Strategic Environmental Assessment (SEA) is in the news because The Heritage Council, a statutory body, has made a formal submission at an Bord Pleanála oral hearing into the plan to build a 16 storey National Children’s Hospital in Dublin; stating that the Department of Health has failed to comply with the European Union SEA Directive by not carrying out a strategic environmental assessment of the proposal before it was formally adopted in 2006.
For those not familiar with SEA it is mandated by EU Directive 2001/42/EC of the European Parliament and of the Council On The Assessment Of The Effects OF Certain Plans And Programmes On The Environment. The Directive took effect in member states on 21 July 2004 and was implemented in Ireland through two sets of regulations: SI No. 435 of 2004 European Communities (Environmental Assessment of Certain Plans and Programmes) Regulations 2004 and SI No. 436 of 2004 The Planning and Development (Strategic Environmental Impact) Regulations 2004.
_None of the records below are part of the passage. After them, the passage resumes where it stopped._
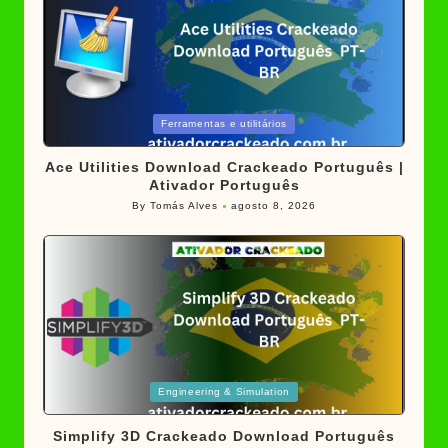
Posted
Ferramentas e utilitários
in
Ace Utilities Download Crackeado Português |
Ativador Português
By
Tomás Alves
agosto 8, 2026
Posted
by
Posted
Engineering & Simulation
in
Simplify 3D Crackeado Download Português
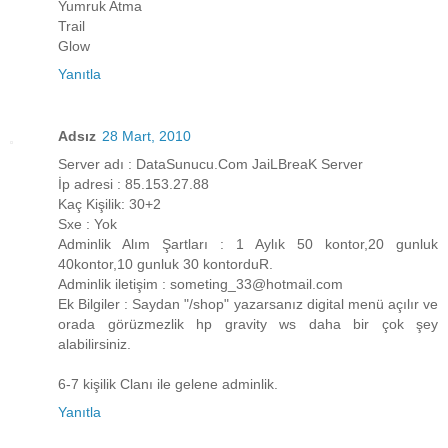
Yumruk Atma
Trail
Glow
Yanıtla
Adsız
28 Mart, 2010
Server adı : DataSunucu.Com JaiLBreaK Server
İp adresi : 85.153.27.88
Kaç Kişilik: 30+2
Sxe : Yok
Adminlik Alım Şartları : 1 Aylık 50 kontor,20 gunluk
40kontor,10 gunluk 30 kontorduR.
Adminlik iletişim : someting_33@hotmail.com
Ek Bilgiler : Saydan "/shop" yazarsanız digital menü açılır ve
orada görüzmezlik hp gravity ws daha bir çok şey
alabilirsiniz.
6-7 kişilik Clanı ile gelene adminlik.
Yanıtla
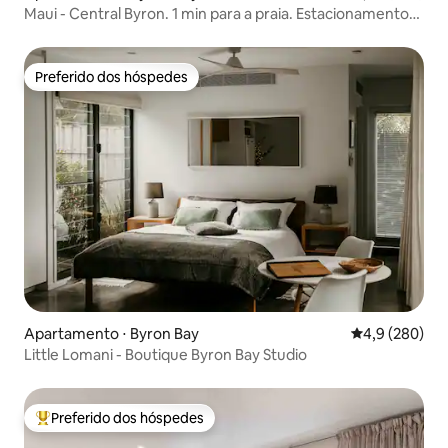
Maui - Central Byron. 1 min para a praia. Estacionamento
gratuito
Preferido dos hóspedes
Preferido dos hóspedes
Apartamento ⋅ Byron Bay
4,9 de uma av
4,9 (280)
Little Lomani - Boutique Byron Bay Studio
Preferido dos hóspedes
Entre os melhores preferidos dos hóspedes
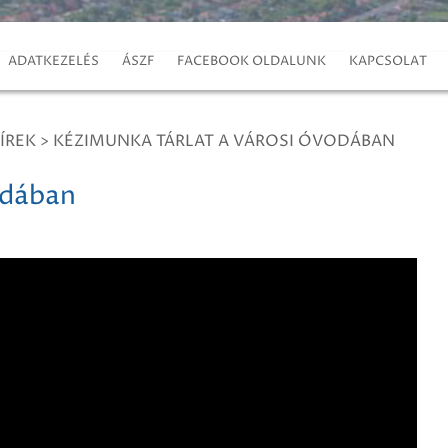
ADATKEZELÉS
ÁSZF
FACEBOOK OLDALUNK
KAPCSOLAT
ÍREK
>
KÉZIMUNKA TÁRLAT A VÁROSI ÓVODÁBAN
odában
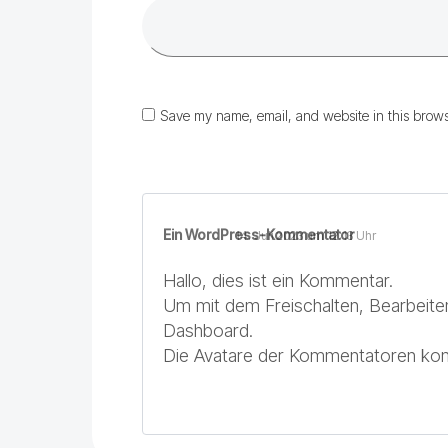
Save my name, email, and website in this brows
Ein WordPress-Kommentator
14. Juli 2023 um 12:13 Uhr
Hallo, dies ist ein Kommentar.
Um mit dem Freischalten, Bearbeit
Dashboard.
Die Avatare der Kommentatoren k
SEA is different from Environmental Impact Assessment (EIA) in that it looks at the likely significant environmental effects of plans or programmes rather than projects and is carried out by competent authorities, those responsible for the preparation or modification of a plan or programme, rather than developers. SEA is carried out out in relation to plans and programmes for: agriculture, forestry, fisheries, energy, industry, transport, waste management, water management, telecommunications and tourism; where these set the framework for future development consent projects and the competent authority determines they are likely to have significant effects on the environment. Some plans and programmes, such as those involving national defence, financial plans and some EU plans are excluded.
A competent authority must also screen plans or programmes not on the above list that set the framework for future development consent projects and are likely to have significant effects on the environment on a case by case basis. The competent authority must consult with the environmental authorities. These include the Environmental Protection Agency (EPA) and in relation to architectural or archaeological heritage or nature conservation, fisheries or the marine includes the appropriate minister. Determinations on screening must be made available to the public and notified to the environmental authorities.
Strategic Environmental Assessment
Where a plan or programme is determined to require an SEA this must be carried out by the competent authority during the preparation of the plan or programme. The competent authority must also give notice of the scoping of the SEA to the environmental authorities. An SEA shall indentify, describe and evaluate the likely significant effects on the environment of implementing or modifying the plan or programme and any reasonable alternatives. The authority must send the draft plan to the environmental authorities for comment and publish a notice for the public inviting comments. Once the plan or programme is adopted the competent authority must send a notice of adoption to the environmental authorities and publish a notice of adoption. The competent authority must also monitor the significant environmental effects of the implementation of the plan to identify any unforeseen adverse effects to be able to undertake remedial action.